This dataset is a collection of monthly user interaction networks from the year 2014 for 2046 subreddit communities from reddit.com. There are two types networks: chain-based interaction networks have link users who comment within a linear chain (and are separated by at most 2 other comments); reply-based interaction networks only connect users when one has directly replied to the other. The 2046 subreddits were selected by removing subreddits that fell below certain activity thresholds (need to have at least 100 comments in every week) and discarding two subreddits, /r/counting and /r/CatsStandingUp, that are significantly anomolous in their commenting patterns. Only users who commented at least 50 times to Reddit in 2014 are included in these networks, representing about the top-20% of users.
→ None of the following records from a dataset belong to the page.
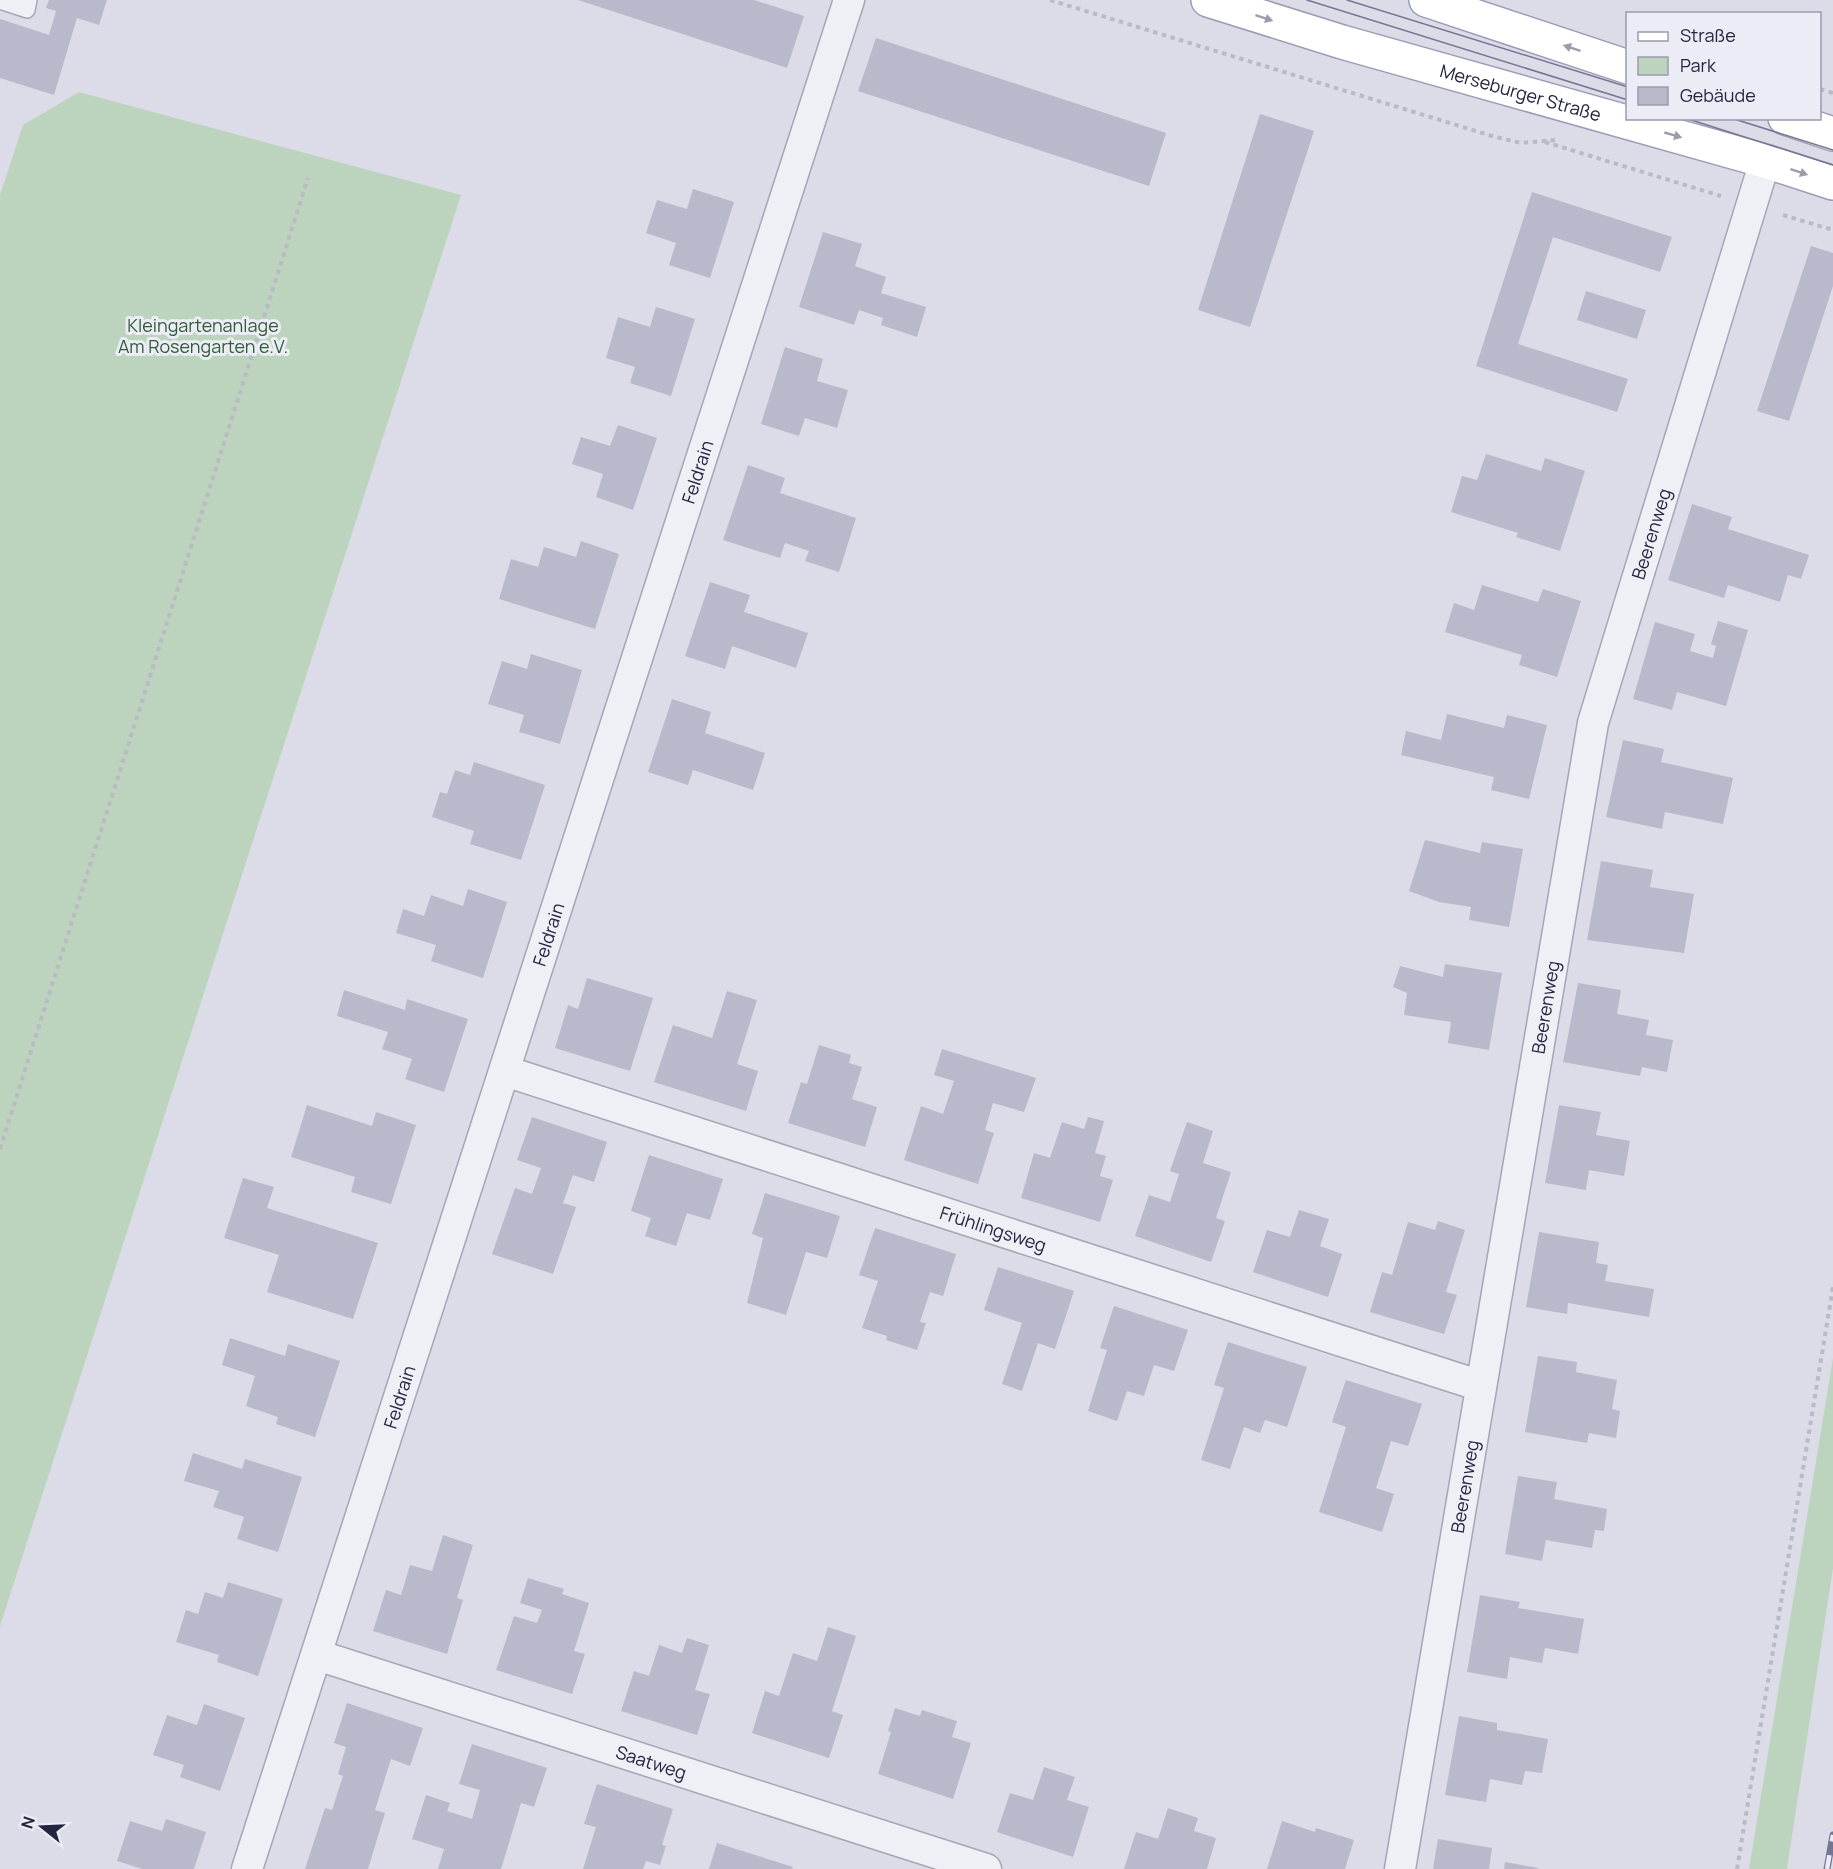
<svg xmlns="http://www.w3.org/2000/svg" width="1833" height="1869" font-family="Manrope,sans-serif">
  <style>
    .green { fill: #bcd3bd }
    .building { fill: #b8b9cb }
    .lines { fill: none; stroke-linecap: round; stroke-linejoin: round }
    .service-casing { stroke: #a5a5b5; stroke-width: 18 }
    .minor-casing { stroke: #a5a5b5; stroke-width: 33 }
    .primary-casing { stroke: #9a9cb5; stroke-width: 36 }
    .path { stroke: #babac6; stroke-width: 4; stroke-dasharray: 4.5 4.5; stroke-linecap: butt }
    .service { stroke: #efeff6; stroke-width: 15 }
    .minor { stroke: #efeff6; stroke-width: 30 }
    .primary { stroke: #fff; stroke-width: 33 }
    .tram { stroke: #747593; stroke-width: 1.5 }
    .rail-casing { stroke: #747593; stroke-width: 7 }
    .rail { stroke: #ebecf5; stroke-width: 4.5; stroke-dasharray: 14; stroke-linecap: butt }
    .oneway { fill: #9c9da9 }
    .labels { text-anchor: middle; dominant-baseline: central; stroke-width: 6; stroke-linejoin: round; paint-order: stroke }
    .street-label { font-size: 18px; fill: #24253f; stroke: #ebecf5 }
    .park-label { font-size: 18px; fill: #305d36; stroke: #ebecf5 }
  </style>
  <rect width="100%" height="100%" fill="#dcdce8"/>
  <path class="green" d="M79,92l382,103 -461,1431v-1431l23,-70z
    M1833,1358v210l-46,301h-38z"/>
  <path class="building" d="M49,0h58l-8,25 -22,-7 -23,77 -54,-17v-59l49,16 7,-24 -10,-3z
    M578,0h176l50,16 -17,52z
    M876,38l290,95 -17,53 -291,-95z
    M1260,114l54,17 -64,196 -52,-17z
    M693,189l41,13 -24,76 -41,-13 7,-22 -30,-10 11,-33 30,9z
    M1532,192l140,45 -12,35 -107,-35 -35,107 110,35 -11,33 -141,-46z
    M823,232l39,12 -7,22 31,11 -5,16 45,14 -9,30 -36,-12 2,-7 -24,-8 -5,15 -55,-18z
    M1811,246l22,7v33l-44,135 -32,-10z
    M1586,291l60,19 -9,29 -60,-19z
    M656,307l39,12 -24,77 -41,-13 5,-16 -29,-9 12,-41 32,10z
    M785,347l38,12 -6,22 31,9 -11,38 -32,-10 -6,18 -38,-12z
    M618,425l39,13 -24,72 -37,-13 7,-23 -31,-10 9,-27 29,9z
    M1486,454l55,17 4,-13 40,13 -25,80 -44,-14 2,-4 -67,-21 11,-36 15,4z
    M748,465l37,13 -5,15 76,25 -17,54 -34,-11 4,-10 -24,-8 -5,15 -57,-18z
    M1692,504l40,13 -4,12 81,26 -8,24 -13,-4 -8,27 -52,-17 -4,13 -56,-18z
    M581,541l38,13 -24,75 -96,-30 12,-40 27,8 6,-20 32,10z
    M710,582l40,13 -6,17 64,21 -12,35 -64,-22 -7,23 -40,-13z
    M1482,585l56,17 5,-13 38,12 -24,76 -38,-12 3,-10 -77,-23 9,-29 20,7z
    M1718,621l30,9 -22,76 -49,-14 -5,18 -39,-11 22,-77 40,12 -5,17 23,7 3,-12 -5,-2z
    M531,654l51,16 -22,74 -41,-12 5,-17 -36,-11 14,-43 25,8z
    M672,699l39,13 -6,21 60,20 -12,37 -60,-20 -5,15 -40,-13z
    M1447,714l57,14 3,-13 40,10 -18,74 -38,-9 3,-13 -93,-22 5,-24 35,9z
    M1623,740l41,9 -3,13 72,16 -10,46 -58,-12 -3,17 -56,-12z
    M474,762l71,23 -24,75 -51,-16 4,-13 -42,-14 8,-25 7,2 8,-24 15,5z
    M1425,840l55,13 2,-11 41,7 -14,78 -40,-7 2,-13 -32,-5 -30,-11z
    M1601,861l52,9 -3,17 44,7 -10,59 -97,-13z
    M468,889l39,13 -24,76 -52,-17 5,-16 -40,-12 7,-24 21,7 7,-21 32,11z
    M1445,964l57,9 -13,77 -41,-7 3,-21 -47,-7 3,-22 -14,-6 7,-21 43,11z
    M587,978l66,20 -23,73 -75,-23 13,-43 10,4z
    M1578,983l43,7 -4,24 32,6 -3,15 27,5 -6,32 -25,-5 -2,9 -77,-14z
    M344,990l61,20 2,-11 61,20 -24,73 -39,-13 7,-20 -30,-10 6,-17 -51,-16z
    M727,991l30,9 -20,64 21,7 -12,40 -92,-29 19,-57 39,13z
    M819,1045l32,10 -2,8 13,4 -10,32 25,8 -12,40 -77,-24 13,-41 6,2z
    M942,1049l94,29 -12,34 -31,-9 -8,27 9,3 -16,51 -74,-24 17,-54 22,8 11,-33 -20,-6z
    M307,1105l65,21 4,-14 40,13 -25,79 -40,-12 4,-15 -64,-20z
    M1559,1105l42,7 -5,23 34,6 -6,35 -35,-6 -3,20 -41,-7z
    M532,1117l75,25 -13,40 -21,-7 -10,28 13,4 -23,67 -61,-20 23,-66 17,6 9,-26 -24,-8z
    M1088,1117l16,4 -9,32 11,3 -6,20 13,4 -13,42 -79,-24 13,-45 16,5 12,-36 22,7z
    M1187,1122l26,9 -10,32 28,9 -15,46 9,3 -14,41 -76,-26 14,-41 21,7 9,-28 -9,-3z
    M649,1155l74,24 -13,41 -23,-7 -11,33 -31,-10 6,-18 -20,-7z
    M243,1178l31,9 -7,21 111,35 -25,76 -86,-27 12,-37 -55,-17z
    M765,1193l75,23 -13,42 -21,-6 -20,63 -39,-12 16,-65 -11,-4z
    M1299,1210l30,9 -9,27 22,8 -14,43 -75,-25 14,-42 23,7z
    M1438,1221l27,9 -19,62 11,3 -13,39 -74,-22 12,-40 10,3 16,-53 27,8z
    M875,1228l81,26 -13,42 -13,-4 -10,30 6,1 -9,27 -31,-10 1,-4 -25,-8 16,-47 -19,-6z
    M1539,1232l60,10 -3,21 12,2 -3,16 49,8 -5,28 -81,-14 -1,11 -41,-7z
    M998,1267l76,24 -19,58 -17,-6 -16,48 -20,-7 20,-61 -38,-13z
    M1114,1306l74,24 -14,41 -20,-6 -10,31 -17,-5 -10,30 -29,-10 19,-61 -7,-2z
    M230,1338l55,18 3,-12 52,17 -25,76 -39,-13 2,-7 -32,-11 9,-30 -33,-11z
    M1228,1342l79,25 -20,60 -22,-7 -5,13 -16,-6 -14,42 -29,-9 23,-72 -10,-3z
    M1538,1356l39,6 -1,10 41,8 -5,29 8,2 -4,27 -27,-5 -2,10 -62,-11z
    M1346,1380l76,24 -14,42 -17,-5 -15,47 18,6 -12,38 -63,-20 27,-85 -14,-5z
    M193,1453l49,16 3,-10 57,18 -24,75 -41,-13 7,-22 -31,-10 6,-16 -35,-10z
    M1518,1476l39,6 -3,17 53,10 -3,22 -9,-1 -3,18 -46,-8 -4,21 -37,-7z
    M443,1535l30,10 -16,53 6,2 -16,54 -74,-23 13,-41 15,5 9,-30 22,6z
    M528,1578l36,11 -2,5 27,9 -15,48 11,3 -13,40 -76,-24 18,-54 23,7 5,-13 -22,-7z
    M228,1582l55,17 -25,77 -41,-14 2,-7 -43,-13 10,-32 12,4 7,-22 18,6z
    M1480,1595l40,7 -2,6 66,11 -6,35 -33,-6 -3,15 -32,-6 -3,22 -40,-7z
    M828,1627l28,9 -24,75 11,4 -14,43 -77,-25 13,-42 14,5 14,-43 24,8z
    M687,1638l22,7 -14,45 15,4 -13,41 -76,-24 13,-40 15,5 10,-31 23,8z
    M347,1703l76,25 -13,38 -19,-7 -16,51 10,3 -17,56h-63l20,-61 7,2 11,-34 -5,-2 8,-27 -12,-4z
    M204,1704l41,14 -25,73 -40,-14 4,-12 -31,-10 14,-40 30,10z
    M895,1708l25,8 2,-6 35,11 -5,16 19,6 -18,56 -75,-25 13,-42 -3,-1z
    M1459,1716l38,7v7l51,9 -6,34 -17,-2 -3,14 -32,-6 -4,23 -41,-7z
    M472,1744l75,24 -13,39 -13,-4 -20,66h-63l6,-20 -32,-10 14,-44 24,8 -3,8 25,8 8,-29 -21,-6z
    M1044,1767l31,10 -8,23 22,7 -16,50 -76,-25 13,-39 23,7z
    M597,1784l76,25 -11,36 4,1 -6,19 -14,-4 -3,8h-60l13,-42 -12,-3z
    M1168,1808l30,10 -4,13 22,7 -9,31h-83l12,-37 22,7z
    M166,1819l40,13 -12,37h-52l-25,-8 13,-40 32,10z
    M1282,1821l33,11 1,-4 38,12 -9,29h-78z
    M1438,1839l54,9 -3,21h-56z
    M717,1843l76,24 -1,2h-83z
    M1505,1862l33,6v1h-34z"/>
  <g class="lines">
    <defs>
      <path id="service" d="M0,1l27,9 2,-10"/>
      <g id="minor">
        <path id="s1" d="M505,1071l976,315"/>
        <path id="s2" d="M317,1655l669,214"/>
        <path id="s3" d="M247,1869l602,-1869"/>
        <path id="s4" d="M1400,1869l193,-1146 172,-562"/>
      </g>
      <g id="primary">
        <path id="s5" d="M1208,0l134,42 423,119 68,22"/>
        <path d="M1426,0l202,67"/>
        <path d="M1785,118l48,16"/>
      </g>
    </defs>
    <use href="#service" class="service-casing"/>
    <use href="#minor" class="minor-casing"/>
    <use href="#primary" class="primary-casing"/>
    <path class="path" d="M1050,0l442,136 29,7 34,-3
      M1820,89l13,4
      M1545,142l176,54
      M1783,215l50,15
      M0,1149l308,-971
      M1737,1869l96,-582"/>
    <use href="#service" class="service"/>
    <use href="#minor" class="minor"/>
    <use href="#primary" class="primary"/>
    <path class="tram" d="M1307,0l321,100
      M1347,0l281,87
      M1685,118l148,47
      M1731,118l102,32"/>
    <defs>
      <path id="rail" d="M1827,1869l6,-34"/>
    </defs>
    <use href="#rail" class="rail-casing"/>
    <use href="#rail" class="rail"/>
  </g>
  <defs><path id="oneway-solid" d="M-6-.8H1V-3.2L6.5 0L1 3.2V.8H-6Z" transform="scale(1.5)"/></defs>
  <g class="oneway">
    <use href="#oneway-solid" transform="translate(1264 18) rotate(18)"/>
    <use href="#oneway-solid" transform="translate(1572 48) rotate(-162)"/>
    <use href="#oneway-solid" transform="translate(1673 135) rotate(16)"/>
    <use href="#oneway-solid" transform="translate(1799 172) rotate(18)"/>
  </g>
  <g class="labels">
    <g class="street-label">
      <text stroke="none"><textPath href="#s5" startOffset="326">Merseburger Straße</textPath></text>
      <text stroke="none"><textPath href="#s3" startOffset="1468">Feldrain</textPath></text>
      <text stroke="none"><textPath href="#s4" startOffset="1360">Beerenweg</textPath></text>
      <text stroke="none"><textPath href="#s3" startOffset="982">Feldrain</textPath></text>
      <text stroke="none"><textPath href="#s4" startOffset="874">Beerenweg</textPath></text>
      <text stroke="none"><textPath href="#s1" startOffset="513">Frühlingsweg</textPath></text>
      <text stroke="none"><textPath href="#s3" startOffset="496">Feldrain</textPath></text>
      <text stroke="none"><textPath href="#s4" startOffset="388">Beerenweg</textPath></text>
      <text stroke="none"><textPath href="#s2" startOffset="351">Saatweg</textPath></text>
    </g>
    <g class="park-label">
      <text x="203" y="325">Kleingartenanlage<tspan x="203" dy="21">Am Rosengarten e.V.</tspan></text>
    </g>
  </g>
  <rect x="1626" y="12" width="195" height="108" fill="#ebecf5" stroke="#9b9cac" stroke-width="1.5"/>
  <rect x="1638" y="32" width="30" height="9" fill="#ffffff" stroke="#9b9cac" stroke-width="1.5"/>
  <text x="1680" y="42" font-size="18" fill="#24253f">Straße</text>
  <rect x="1638" y="57" width="30" height="18" fill="#bcd3bd" stroke="#9b9cac" stroke-width="1.5"/>
  <text x="1680" y="72" font-size="18" fill="#24253f">Park</text>
  <rect x="1638" y="87" width="30" height="18" fill="#b8b9cb" stroke="#9b9cac" stroke-width="1.5"/>
  <text x="1680" y="102" font-size="18" fill="#24253f">Gebäude</text>
  <g transform="translate(42 1827) rotate(288)" stroke="#ebecf5" stroke-width="4.5" paint-order="stroke">
  <path d="M0-4.5L10 22L0 15L-10 22Z" fill="#24253f"/>
  <text y="-9" font-size="16" font-weight="bold" text-anchor="middle" fill="#24253f">N</text>
  </g>
</svg>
Each subreddit has a json file, which contains a list of networks defined as adjacency lists with username strings. These raw adjacency lists are directed; the replier links to the individuals she/he is responding to.
Dataset statistics | |
---|---|
Number of subreddits | 2046 |
Median number of users per monthly network | 504 |
Timespan | Jan. 27, 2014 - Nov. 30 2014 |
File | Description |
---|---|
reddit_chain_networks.tar.gz | Networks constructed from comment chains |
reddit_reply_networks.tar.gz | Networks constructed from direct replies |
Directed json adjacency lists with usernames as identifiers. Each subreddit has a file "[subreddit].json" that contains 11 "monthly" interaction networks in a list (corresponding to ISO 4-week periods starting from Jan. 27, 2014 and ending on Nov. 30, 2014). Each network is represented as directed adjacency lists (dictionaries mapping users to lists of people they replied to). The December/January holiday periods are excluded due to data quality issues.